### PROBLEM REQUIREMENTS
Copy each record exactly as it reads, leaving out any pictures it holds.
_ _ _ _ _ _ _
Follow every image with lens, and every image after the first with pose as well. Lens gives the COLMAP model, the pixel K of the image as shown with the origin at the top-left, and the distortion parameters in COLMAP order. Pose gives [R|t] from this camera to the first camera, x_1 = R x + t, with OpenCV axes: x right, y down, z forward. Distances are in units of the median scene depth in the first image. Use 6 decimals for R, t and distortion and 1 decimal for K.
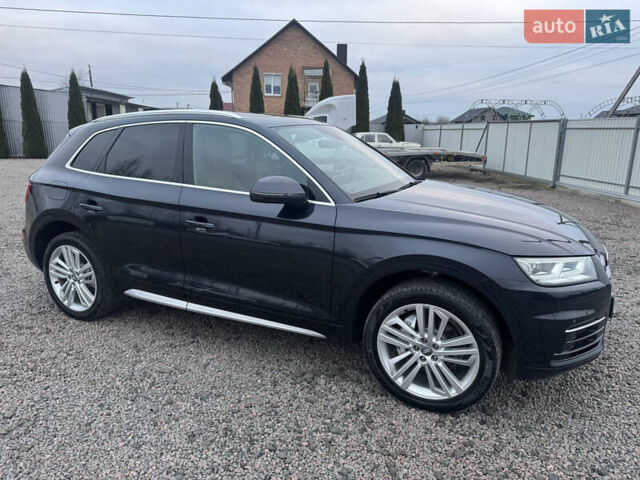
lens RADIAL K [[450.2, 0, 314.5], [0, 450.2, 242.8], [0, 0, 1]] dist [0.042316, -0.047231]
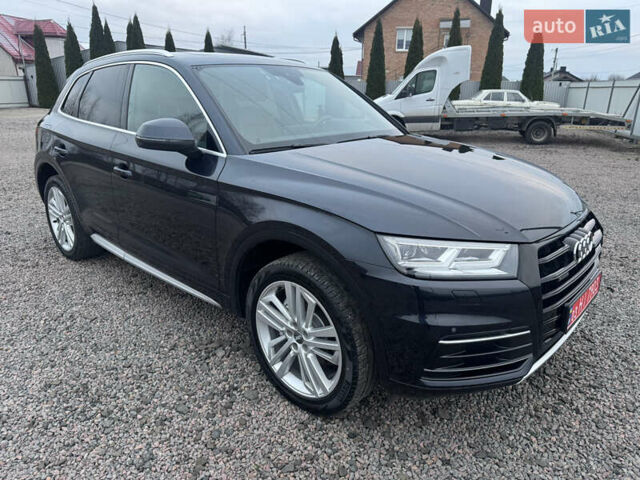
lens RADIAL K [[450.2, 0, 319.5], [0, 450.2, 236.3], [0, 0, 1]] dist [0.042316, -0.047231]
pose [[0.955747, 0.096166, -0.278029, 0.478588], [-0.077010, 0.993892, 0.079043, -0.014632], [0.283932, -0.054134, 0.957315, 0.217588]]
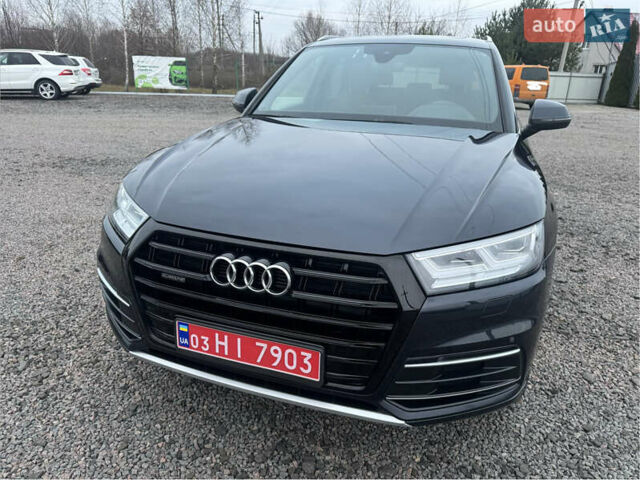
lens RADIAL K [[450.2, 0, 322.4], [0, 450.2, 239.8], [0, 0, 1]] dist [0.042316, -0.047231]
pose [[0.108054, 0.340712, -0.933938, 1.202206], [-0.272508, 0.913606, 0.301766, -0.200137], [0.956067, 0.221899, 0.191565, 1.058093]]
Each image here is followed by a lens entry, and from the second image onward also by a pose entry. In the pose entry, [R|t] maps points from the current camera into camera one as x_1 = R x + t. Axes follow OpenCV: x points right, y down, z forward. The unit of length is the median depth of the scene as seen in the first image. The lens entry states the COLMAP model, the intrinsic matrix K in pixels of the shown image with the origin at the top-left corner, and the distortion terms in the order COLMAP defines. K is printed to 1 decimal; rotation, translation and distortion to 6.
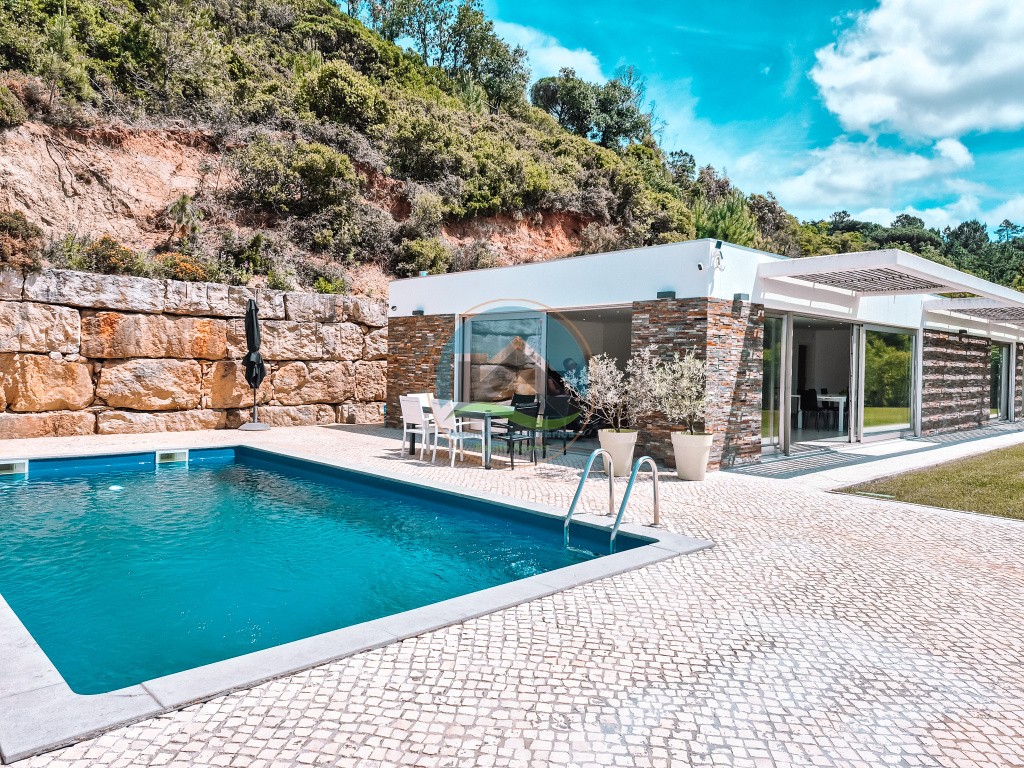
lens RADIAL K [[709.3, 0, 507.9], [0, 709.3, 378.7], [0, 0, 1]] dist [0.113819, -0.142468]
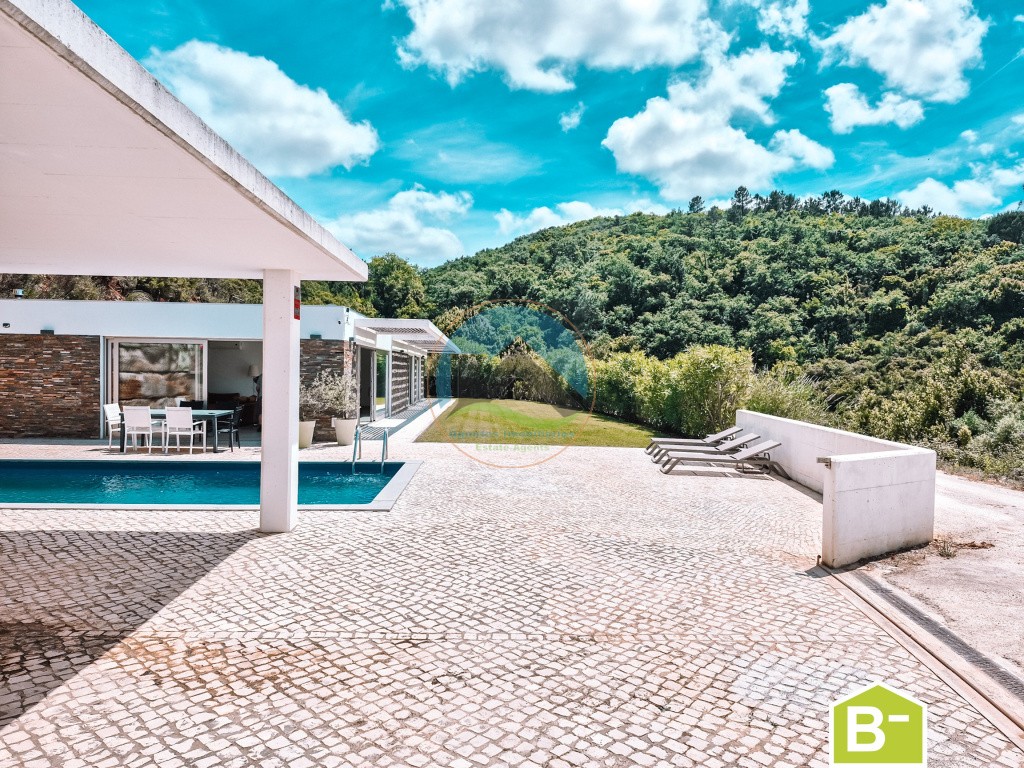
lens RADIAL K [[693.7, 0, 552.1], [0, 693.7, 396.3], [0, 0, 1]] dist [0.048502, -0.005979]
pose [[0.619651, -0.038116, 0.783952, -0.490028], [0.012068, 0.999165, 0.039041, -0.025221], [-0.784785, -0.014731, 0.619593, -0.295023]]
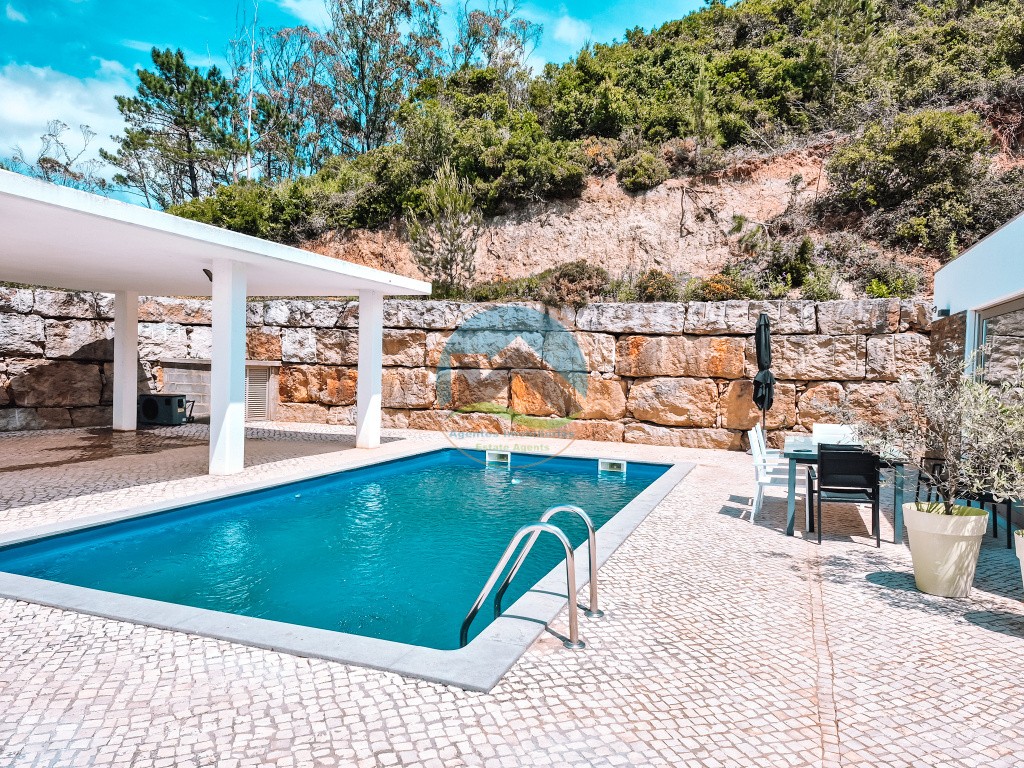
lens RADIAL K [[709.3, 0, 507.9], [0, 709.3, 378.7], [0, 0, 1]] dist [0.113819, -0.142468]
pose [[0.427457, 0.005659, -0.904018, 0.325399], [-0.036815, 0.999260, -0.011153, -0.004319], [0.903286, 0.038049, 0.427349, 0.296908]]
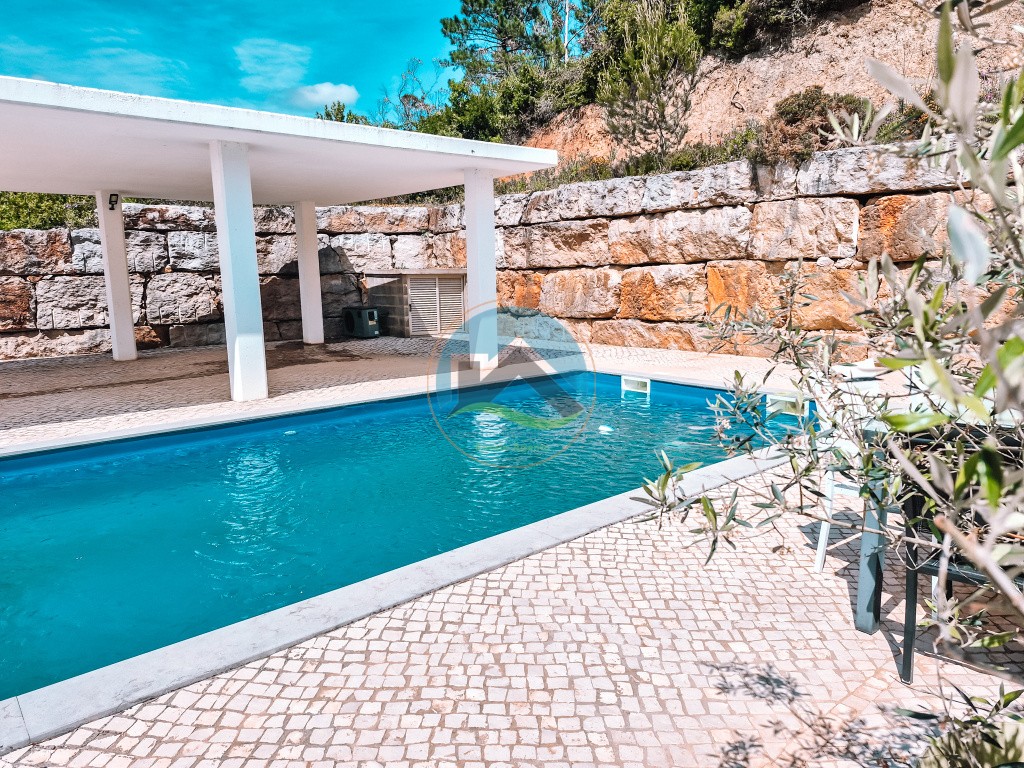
_ _ _ _ _ _ _
### ANSWER TO THE EXERCISE
Follow every image with lens, and every image after the first with pose as well. Lens gives the COLMAP model, the pixel K of the image as shown with the origin at the top-left, and the distortion parameters in COLMAP order. Pose gives [R|t] from this camera to the first camera, x_1 = R x + t, with OpenCV axes: x right, y down, z forward. Distances are in units of the median scene depth in the first image. Use 6 decimals for R, t and distortion and 1 decimal for K.
lens RADIAL K [[450.2, 0, 314.5], [0, 450.2, 242.8], [0, 0, 1]] dist [0.042316, -0.047231]
lens RADIAL K [[450.2, 0, 319.5], [0, 450.2, 236.3], [0, 0, 1]] dist [0.042316, -0.047231]
pose [[0.955747, 0.096166, -0.278029, 0.478588], [-0.077010, 0.993892, 0.079043, -0.014632], [0.283932, -0.054134, 0.957315, 0.217588]]
lens RADIAL K [[450.2, 0, 322.4], [0, 450.2, 239.8], [0, 0, 1]] dist [0.042316, -0.047231]
pose [[0.108054, 0.340712, -0.933938, 1.202206], [-0.272508, 0.913606, 0.301766, -0.200137], [0.956067, 0.221899, 0.191565, 1.058093]]
Each image here is followed by a lens entry, and from the second image onward also by a pose entry. In the pose entry, [R|t] maps points from the current camera into camera one as x_1 = R x + t. Axes follow OpenCV: x points right, y down, z forward. The unit of length is the median depth of the scene as seen in the first image. The lens entry states the COLMAP model, the intrinsic matrix K in pixels of the shown image with the origin at the top-left corner, and the distortion terms in the order COLMAP defines. K is printed to 1 decimal; rotation, translation and distortion to 6.
lens RADIAL K [[709.3, 0, 507.9], [0, 709.3, 378.7], [0, 0, 1]] dist [0.113819, -0.142468]
lens RADIAL K [[693.7, 0, 552.1], [0, 693.7, 396.3], [0, 0, 1]] dist [0.048502, -0.005979]
pose [[0.619651, -0.038116, 0.783952, -0.490028], [0.012068, 0.999165, 0.039041, -0.025221], [-0.784785, -0.014731, 0.619593, -0.295023]]
lens RADIAL K [[709.3, 0, 507.9], [0, 709.3, 378.7], [0, 0, 1]] dist [0.113819, -0.142468]
pose [[0.427457, 0.005659, -0.904018, 0.325399], [-0.036815, 0.999260, -0.011153, -0.004319], [0.903286, 0.038049, 0.427349, 0.296908]]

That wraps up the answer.